(Saved data entries)
◆ ◆ ◆ ◆

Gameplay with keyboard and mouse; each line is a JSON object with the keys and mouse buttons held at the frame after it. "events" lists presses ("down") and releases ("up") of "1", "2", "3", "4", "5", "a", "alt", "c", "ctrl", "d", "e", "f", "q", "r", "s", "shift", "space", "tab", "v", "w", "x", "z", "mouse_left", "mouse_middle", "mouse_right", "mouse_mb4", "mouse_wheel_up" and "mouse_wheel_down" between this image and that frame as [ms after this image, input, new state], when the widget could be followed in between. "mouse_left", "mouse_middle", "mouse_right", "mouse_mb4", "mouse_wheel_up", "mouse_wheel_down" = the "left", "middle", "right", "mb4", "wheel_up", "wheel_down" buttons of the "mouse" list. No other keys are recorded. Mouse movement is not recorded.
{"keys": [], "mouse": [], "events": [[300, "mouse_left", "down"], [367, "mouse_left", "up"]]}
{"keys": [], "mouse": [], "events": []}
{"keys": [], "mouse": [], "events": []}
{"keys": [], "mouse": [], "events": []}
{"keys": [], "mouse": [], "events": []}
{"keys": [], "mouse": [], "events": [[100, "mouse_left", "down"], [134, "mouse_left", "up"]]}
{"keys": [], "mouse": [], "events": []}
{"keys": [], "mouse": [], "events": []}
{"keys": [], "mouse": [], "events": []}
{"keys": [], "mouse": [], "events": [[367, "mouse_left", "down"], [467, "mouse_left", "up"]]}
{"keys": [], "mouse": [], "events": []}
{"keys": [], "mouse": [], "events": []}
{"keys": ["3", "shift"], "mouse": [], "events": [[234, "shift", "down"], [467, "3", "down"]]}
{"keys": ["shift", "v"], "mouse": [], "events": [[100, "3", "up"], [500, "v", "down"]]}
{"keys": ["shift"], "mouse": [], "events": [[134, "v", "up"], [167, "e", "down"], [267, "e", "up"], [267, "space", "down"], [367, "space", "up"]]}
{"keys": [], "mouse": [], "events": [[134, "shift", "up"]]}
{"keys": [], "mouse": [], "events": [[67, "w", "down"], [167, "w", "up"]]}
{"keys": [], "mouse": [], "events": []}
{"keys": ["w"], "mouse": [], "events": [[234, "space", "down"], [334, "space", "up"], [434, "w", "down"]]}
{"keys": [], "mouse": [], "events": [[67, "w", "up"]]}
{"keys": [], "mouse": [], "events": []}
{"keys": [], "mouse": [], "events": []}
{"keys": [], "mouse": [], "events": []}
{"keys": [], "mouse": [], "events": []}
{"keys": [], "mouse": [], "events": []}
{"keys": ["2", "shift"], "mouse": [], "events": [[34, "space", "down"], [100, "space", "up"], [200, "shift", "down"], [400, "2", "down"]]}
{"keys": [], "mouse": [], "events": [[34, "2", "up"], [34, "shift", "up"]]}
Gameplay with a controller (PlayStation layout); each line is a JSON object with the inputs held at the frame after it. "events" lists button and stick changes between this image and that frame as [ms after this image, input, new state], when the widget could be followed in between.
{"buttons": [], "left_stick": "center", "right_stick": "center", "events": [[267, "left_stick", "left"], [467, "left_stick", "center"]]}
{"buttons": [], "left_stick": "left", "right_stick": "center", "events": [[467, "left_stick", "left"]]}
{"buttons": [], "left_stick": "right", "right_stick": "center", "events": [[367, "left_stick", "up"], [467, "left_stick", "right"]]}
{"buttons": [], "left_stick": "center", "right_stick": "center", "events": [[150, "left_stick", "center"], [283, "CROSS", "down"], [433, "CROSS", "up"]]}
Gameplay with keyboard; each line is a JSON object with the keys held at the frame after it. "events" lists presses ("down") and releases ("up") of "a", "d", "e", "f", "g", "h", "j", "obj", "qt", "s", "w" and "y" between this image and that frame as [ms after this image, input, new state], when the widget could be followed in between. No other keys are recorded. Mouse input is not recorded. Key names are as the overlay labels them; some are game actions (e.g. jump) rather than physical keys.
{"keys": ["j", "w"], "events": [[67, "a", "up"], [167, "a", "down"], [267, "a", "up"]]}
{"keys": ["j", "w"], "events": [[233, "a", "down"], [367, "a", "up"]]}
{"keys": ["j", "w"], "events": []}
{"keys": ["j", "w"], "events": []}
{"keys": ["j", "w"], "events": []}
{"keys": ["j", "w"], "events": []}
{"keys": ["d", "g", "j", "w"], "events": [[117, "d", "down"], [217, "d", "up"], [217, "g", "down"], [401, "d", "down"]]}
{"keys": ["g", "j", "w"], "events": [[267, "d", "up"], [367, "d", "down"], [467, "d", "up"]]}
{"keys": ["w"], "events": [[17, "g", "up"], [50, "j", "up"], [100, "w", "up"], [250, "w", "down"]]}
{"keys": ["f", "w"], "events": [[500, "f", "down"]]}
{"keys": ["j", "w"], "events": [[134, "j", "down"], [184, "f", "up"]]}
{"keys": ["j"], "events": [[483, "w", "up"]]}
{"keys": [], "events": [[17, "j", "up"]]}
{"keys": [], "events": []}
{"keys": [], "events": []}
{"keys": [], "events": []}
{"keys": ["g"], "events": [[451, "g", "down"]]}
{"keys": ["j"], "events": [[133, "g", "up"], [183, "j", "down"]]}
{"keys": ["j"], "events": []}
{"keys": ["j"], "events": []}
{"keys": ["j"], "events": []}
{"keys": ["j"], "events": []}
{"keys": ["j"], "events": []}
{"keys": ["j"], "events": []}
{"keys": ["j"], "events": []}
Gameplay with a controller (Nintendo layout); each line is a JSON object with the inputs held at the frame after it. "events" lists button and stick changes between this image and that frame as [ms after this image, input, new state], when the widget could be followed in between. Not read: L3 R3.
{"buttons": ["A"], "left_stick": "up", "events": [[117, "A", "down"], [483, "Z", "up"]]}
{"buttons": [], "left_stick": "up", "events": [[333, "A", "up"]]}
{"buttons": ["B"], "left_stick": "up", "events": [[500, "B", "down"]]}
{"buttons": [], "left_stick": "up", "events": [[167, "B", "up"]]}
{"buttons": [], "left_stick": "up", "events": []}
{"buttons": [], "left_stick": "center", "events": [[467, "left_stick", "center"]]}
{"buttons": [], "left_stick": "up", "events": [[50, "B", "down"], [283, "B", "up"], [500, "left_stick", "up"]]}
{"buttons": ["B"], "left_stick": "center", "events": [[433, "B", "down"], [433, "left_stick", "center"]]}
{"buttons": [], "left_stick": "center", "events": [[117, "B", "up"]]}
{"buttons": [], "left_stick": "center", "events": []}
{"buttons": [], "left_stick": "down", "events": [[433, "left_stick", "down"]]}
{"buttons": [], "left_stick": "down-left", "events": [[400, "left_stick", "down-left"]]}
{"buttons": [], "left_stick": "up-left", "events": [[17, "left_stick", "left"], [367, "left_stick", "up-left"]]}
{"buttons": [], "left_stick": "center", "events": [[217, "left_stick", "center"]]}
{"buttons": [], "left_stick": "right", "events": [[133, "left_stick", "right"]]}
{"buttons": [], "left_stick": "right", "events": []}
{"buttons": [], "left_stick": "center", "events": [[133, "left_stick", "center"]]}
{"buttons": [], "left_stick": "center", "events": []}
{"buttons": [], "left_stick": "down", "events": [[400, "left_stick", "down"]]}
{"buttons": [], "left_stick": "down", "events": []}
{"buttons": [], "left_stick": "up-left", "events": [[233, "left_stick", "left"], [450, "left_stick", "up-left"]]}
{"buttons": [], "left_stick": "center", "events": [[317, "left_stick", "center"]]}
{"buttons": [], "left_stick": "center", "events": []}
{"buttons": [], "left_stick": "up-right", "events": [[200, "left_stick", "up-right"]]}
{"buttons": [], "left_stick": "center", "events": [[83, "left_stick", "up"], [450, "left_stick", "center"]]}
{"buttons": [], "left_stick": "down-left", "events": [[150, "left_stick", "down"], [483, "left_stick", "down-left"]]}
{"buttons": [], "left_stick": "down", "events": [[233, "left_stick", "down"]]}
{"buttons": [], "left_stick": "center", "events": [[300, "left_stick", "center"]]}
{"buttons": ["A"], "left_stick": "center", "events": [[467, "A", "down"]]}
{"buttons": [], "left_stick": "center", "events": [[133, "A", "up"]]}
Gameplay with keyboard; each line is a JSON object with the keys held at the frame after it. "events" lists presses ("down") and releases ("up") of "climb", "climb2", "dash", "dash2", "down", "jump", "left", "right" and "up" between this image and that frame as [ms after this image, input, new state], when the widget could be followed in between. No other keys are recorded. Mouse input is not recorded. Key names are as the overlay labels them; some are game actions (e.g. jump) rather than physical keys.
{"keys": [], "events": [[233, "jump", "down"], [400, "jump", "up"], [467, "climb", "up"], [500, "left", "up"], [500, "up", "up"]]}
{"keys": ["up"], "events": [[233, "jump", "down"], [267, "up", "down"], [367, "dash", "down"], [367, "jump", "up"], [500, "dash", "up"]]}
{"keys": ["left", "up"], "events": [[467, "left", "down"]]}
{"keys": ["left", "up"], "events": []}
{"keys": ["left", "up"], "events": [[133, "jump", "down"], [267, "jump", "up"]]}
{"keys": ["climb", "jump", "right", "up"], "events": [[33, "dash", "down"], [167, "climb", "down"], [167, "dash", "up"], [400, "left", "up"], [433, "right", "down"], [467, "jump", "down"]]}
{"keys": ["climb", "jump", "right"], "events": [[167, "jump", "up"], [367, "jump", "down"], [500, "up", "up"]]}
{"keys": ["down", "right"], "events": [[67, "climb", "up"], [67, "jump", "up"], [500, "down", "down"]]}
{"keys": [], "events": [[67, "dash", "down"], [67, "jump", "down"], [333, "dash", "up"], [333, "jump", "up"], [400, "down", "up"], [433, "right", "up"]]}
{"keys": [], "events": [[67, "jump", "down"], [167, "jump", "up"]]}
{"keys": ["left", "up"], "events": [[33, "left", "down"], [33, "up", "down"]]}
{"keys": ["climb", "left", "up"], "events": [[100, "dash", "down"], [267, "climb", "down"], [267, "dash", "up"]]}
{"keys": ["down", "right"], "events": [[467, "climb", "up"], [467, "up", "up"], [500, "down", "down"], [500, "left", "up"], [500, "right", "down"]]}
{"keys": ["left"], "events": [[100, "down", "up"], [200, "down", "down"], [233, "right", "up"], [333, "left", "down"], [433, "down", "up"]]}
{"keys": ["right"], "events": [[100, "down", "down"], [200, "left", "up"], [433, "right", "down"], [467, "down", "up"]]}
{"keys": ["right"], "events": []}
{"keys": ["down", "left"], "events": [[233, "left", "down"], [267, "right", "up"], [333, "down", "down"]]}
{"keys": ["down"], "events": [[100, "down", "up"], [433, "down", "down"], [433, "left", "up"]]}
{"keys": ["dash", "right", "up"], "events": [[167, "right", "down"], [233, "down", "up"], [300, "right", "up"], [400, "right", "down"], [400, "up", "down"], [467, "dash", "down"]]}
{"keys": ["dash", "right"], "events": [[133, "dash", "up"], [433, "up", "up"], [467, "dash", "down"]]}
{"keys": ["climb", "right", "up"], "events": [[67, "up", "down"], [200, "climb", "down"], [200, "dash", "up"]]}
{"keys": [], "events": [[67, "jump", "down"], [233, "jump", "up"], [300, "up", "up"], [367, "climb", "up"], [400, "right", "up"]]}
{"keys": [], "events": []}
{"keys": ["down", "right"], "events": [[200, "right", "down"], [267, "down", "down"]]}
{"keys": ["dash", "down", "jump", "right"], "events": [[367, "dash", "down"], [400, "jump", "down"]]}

◆ ◆ ◆ ◆

▶ [EXERCISE GOAL]
Every line that contains the string "labels" should be returned from the data.

▶ [SOLUTION]
Gameplay with keyboard; each line is a JSON object with the keys held at the frame after it. "events" lists presses ("down") and releases ("up") of "a", "d", "e", "f", "g", "h", "j", "obj", "qt", "s", "w" and "y" between this image and that frame as [ms after this image, input, new state], when the widget could be followed in between. No other keys are recorded. Mouse input is not recorded. Key names are as the overlay labels them; some are game actions (e.g. jump) rather than physical keys.
Gameplay with keyboard; each line is a JSON object with the keys held at the frame after it. "events" lists presses ("down") and releases ("up") of "climb", "climb2", "dash", "dash2", "down", "jump", "left", "right" and "up" between this image and that frame as [ms after this image, input, new state], when the widget could be followed in between. No other keys are recorded. Mouse input is not recorded. Key names are as the overlay labels them; some are game actions (e.g. jump) rather than physical keys.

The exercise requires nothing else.